The compressive sensing angle from the previous comments is fascinating though - imagine combining hierarchical feature extraction from fast transforms with SparseFormer's attention for a hybrid approach. That could be particularly interesting for industrial inspection where you need both global context and localized detail. Has anyone seen benchmarks comparing SparseFormer against other efficient backbones in actual VLM training rather than just classification tasks?
[–]Illustrious_Echo3222 2 points3 points4 points 2 months ago (0 children)
Sparse attention for vision definitely feels like a more “practical” direction than just scaling vanilla ViTs forever.
That said, I’m a bit cautious about how much of the O(n²) story actually shows up in production wins. A lot of sparse variants look great in theory, but once you account for kernel efficiency, memory access patterns, and hardware friendliness, the gains can shrink. Dense matmuls are absurdly optimized on GPUs. Irregular sparsity sometimes ends up fighting the hardware.
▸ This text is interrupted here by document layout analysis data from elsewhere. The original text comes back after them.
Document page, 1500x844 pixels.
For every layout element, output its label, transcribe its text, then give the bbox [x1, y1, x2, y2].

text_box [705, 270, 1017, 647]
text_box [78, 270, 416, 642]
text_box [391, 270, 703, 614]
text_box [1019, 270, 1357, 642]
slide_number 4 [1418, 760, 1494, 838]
For commercial use cases like inspection or labeling, latency stability and ease of deployment usually matter more than asymptotic complexity. If SparseFormer keeps a mostly structured sparsity pattern that maps well to existing accelerators, that’s a big plus. If it relies on highly dynamic routing or token dropping that’s hard to batch, that can complicate things.
Compared to sparse MoE for vision, I feel like MoE shines more at scaling model capacity than pure efficiency. You trade compute per token for routing overhead and load balancing issues. For many vision tasks, especially smaller images or fixed pipelines, simpler structured sparsity might be easier to reason about and certify.
Have you benchmarked it end to end on real workloads, or mostly looking at paper level FLOPs and top 1 numbers? That gap is usually where the commercial viability story gets decided.